3 questions à Thierry Tacheny

1. Que faites-vous si André vous appelle à 4 heures du matin en disant qu'il a un cadavre dans sa voiture?

J'arrive pour voir de qui il s'agit! Je vais l'aider et lui demander ce que je dois amener : des bottes, une tronçonneuse, un tuyau d'arrosage... Et puis, il y assez de chambres froides au Cercle de Wallonie pour entreposer un cadavre (rires).

2. Vous avez travaillé pour André Van Hecke. Quelle était votre relation?

A part au tout début, cela n'a jamais été une relation hiérarchique. C'est très vite devenu une sorte de ping-pong, motivée par l'expression un peu triviale: "Fuck the rules": on essayait de changer d'angle, d'être créatifs...

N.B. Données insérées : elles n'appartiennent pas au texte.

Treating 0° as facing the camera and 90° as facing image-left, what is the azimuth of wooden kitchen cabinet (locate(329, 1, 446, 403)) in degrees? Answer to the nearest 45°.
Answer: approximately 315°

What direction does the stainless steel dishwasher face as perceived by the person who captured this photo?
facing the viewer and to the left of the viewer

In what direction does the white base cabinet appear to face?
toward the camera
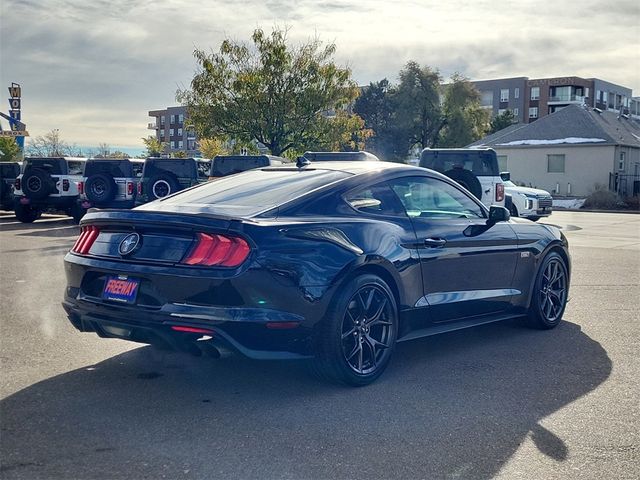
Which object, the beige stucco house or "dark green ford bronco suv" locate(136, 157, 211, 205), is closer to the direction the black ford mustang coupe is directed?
the beige stucco house

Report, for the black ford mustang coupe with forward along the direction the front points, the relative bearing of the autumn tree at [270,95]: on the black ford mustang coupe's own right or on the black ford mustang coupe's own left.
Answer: on the black ford mustang coupe's own left

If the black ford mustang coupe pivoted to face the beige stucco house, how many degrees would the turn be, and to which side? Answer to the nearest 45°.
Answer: approximately 45° to its left

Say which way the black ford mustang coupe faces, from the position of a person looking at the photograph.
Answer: facing away from the viewer and to the right of the viewer

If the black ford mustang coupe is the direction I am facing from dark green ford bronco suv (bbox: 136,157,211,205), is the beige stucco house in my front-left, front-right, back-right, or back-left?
back-left

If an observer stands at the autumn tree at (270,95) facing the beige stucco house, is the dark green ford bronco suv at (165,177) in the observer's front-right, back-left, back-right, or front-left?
back-right

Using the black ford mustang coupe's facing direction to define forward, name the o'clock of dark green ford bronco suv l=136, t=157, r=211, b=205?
The dark green ford bronco suv is roughly at 10 o'clock from the black ford mustang coupe.

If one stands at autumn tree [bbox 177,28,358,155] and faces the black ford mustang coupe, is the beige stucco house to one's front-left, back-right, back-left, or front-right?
back-left
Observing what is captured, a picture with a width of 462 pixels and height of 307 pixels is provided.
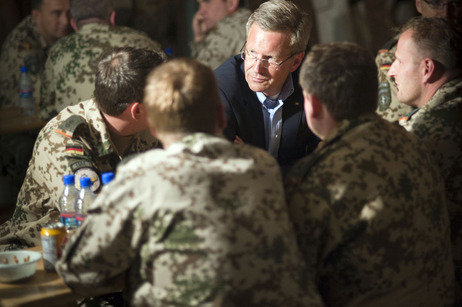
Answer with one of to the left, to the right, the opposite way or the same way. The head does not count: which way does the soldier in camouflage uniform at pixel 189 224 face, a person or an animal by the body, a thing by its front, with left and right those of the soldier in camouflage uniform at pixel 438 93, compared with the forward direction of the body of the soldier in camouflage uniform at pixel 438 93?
to the right

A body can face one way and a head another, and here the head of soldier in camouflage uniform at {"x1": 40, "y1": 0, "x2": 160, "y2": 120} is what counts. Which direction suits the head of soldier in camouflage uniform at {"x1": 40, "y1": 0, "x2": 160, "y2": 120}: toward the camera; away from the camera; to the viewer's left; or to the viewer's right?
away from the camera

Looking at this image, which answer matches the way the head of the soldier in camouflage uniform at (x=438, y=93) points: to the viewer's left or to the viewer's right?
to the viewer's left

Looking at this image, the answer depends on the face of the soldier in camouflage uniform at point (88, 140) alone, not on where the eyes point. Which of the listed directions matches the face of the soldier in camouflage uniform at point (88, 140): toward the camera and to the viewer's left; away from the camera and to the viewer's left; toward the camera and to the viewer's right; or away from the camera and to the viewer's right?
away from the camera and to the viewer's right

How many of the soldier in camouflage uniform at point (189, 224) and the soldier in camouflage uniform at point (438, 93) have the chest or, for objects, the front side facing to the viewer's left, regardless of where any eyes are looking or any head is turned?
1

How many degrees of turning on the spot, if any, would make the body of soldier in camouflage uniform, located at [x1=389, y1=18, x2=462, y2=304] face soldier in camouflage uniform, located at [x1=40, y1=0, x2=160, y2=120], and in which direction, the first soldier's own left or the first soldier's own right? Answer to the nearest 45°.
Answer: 0° — they already face them

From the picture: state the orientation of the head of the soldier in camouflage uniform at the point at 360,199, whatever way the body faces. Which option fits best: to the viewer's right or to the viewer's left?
to the viewer's left

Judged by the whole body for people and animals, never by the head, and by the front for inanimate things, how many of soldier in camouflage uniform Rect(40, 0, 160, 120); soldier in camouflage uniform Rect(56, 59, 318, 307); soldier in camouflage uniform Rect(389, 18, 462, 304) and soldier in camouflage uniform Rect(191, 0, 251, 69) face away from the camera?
2

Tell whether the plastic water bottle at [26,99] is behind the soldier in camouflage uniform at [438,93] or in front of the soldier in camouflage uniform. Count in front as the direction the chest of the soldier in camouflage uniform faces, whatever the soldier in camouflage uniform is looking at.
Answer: in front

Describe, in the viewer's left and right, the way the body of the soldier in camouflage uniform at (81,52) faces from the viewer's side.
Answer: facing away from the viewer

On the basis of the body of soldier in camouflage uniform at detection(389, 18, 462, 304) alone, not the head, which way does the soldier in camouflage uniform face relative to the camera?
to the viewer's left

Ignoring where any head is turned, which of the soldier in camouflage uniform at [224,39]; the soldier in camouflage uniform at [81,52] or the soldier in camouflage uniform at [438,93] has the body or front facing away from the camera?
the soldier in camouflage uniform at [81,52]

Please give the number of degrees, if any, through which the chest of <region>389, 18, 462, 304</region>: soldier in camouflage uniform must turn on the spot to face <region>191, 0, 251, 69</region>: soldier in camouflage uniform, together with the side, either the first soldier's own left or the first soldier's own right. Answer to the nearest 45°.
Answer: approximately 45° to the first soldier's own right

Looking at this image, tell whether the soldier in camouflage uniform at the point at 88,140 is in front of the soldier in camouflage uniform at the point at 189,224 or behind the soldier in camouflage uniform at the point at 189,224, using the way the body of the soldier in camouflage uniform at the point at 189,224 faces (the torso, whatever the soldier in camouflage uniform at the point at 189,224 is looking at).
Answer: in front

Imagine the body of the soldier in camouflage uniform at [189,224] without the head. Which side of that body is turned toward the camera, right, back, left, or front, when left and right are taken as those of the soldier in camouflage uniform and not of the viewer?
back

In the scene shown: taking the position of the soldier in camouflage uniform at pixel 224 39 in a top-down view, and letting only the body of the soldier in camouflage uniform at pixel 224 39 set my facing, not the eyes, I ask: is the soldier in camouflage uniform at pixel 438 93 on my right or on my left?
on my left

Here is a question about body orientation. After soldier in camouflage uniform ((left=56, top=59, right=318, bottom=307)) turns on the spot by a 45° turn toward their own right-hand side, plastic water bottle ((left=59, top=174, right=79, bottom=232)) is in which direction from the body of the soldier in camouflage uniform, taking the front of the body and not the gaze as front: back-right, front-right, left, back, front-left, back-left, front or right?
left
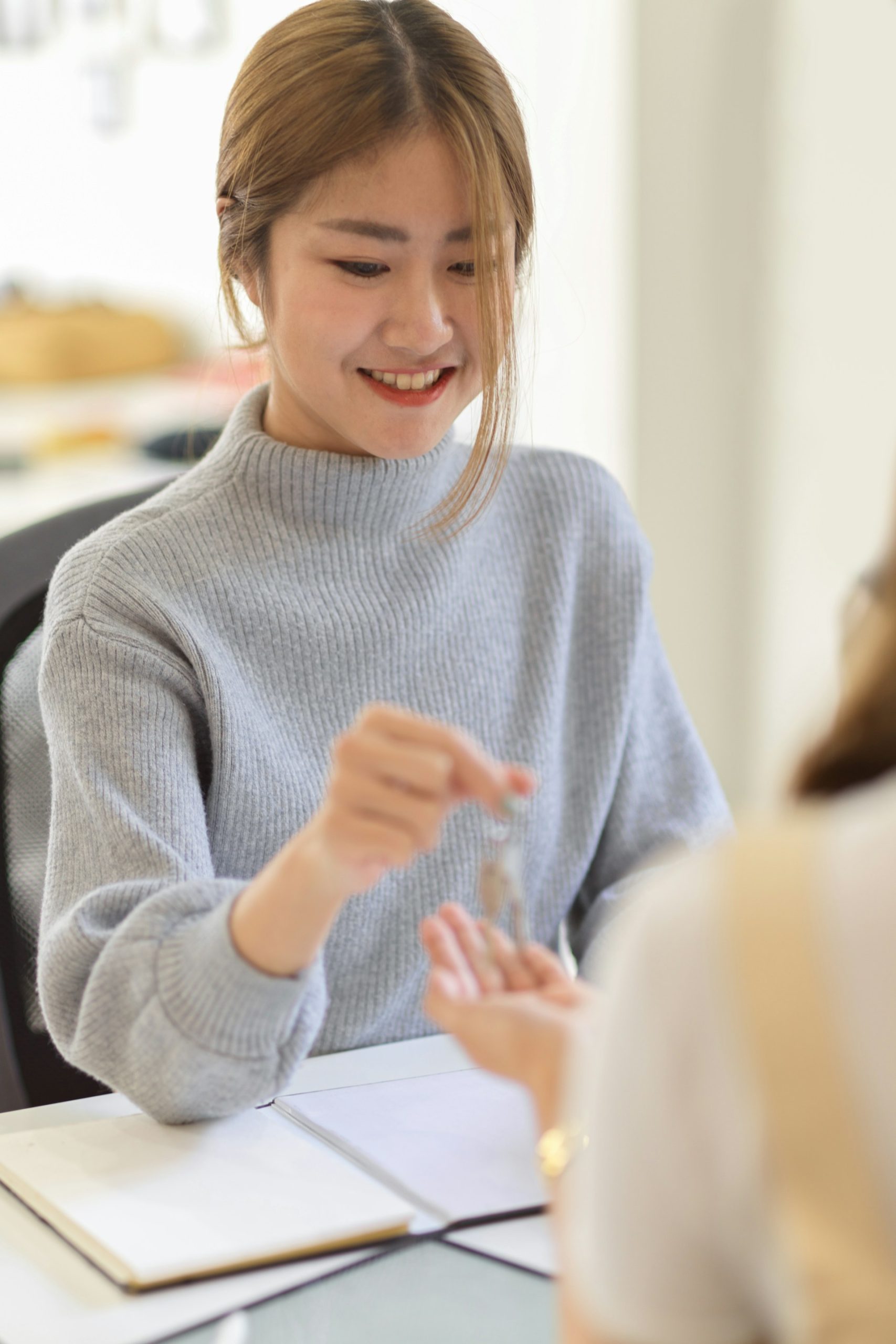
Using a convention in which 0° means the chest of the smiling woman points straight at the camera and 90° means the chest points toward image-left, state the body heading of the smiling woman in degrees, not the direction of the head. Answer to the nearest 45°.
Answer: approximately 315°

3. Quels sont ses qualités et ses défauts?

C'est un fonceur, un créatif, capable de marcher dans l'air. André, c'est aussi la générosité même : on ne peut pas lui dire non. C'est parfois démesuré. Il a donc les défauts de ses qualités : sa créativité est parfois excessive. Il n'est pas toujours nécessaire d'aller aussi loin et aussi fort. Or, rien ne va jamais assez vite pour lui, il est impatient. C'est un peu un despote éclairé mais c'est ça qui a fait bouger les choses.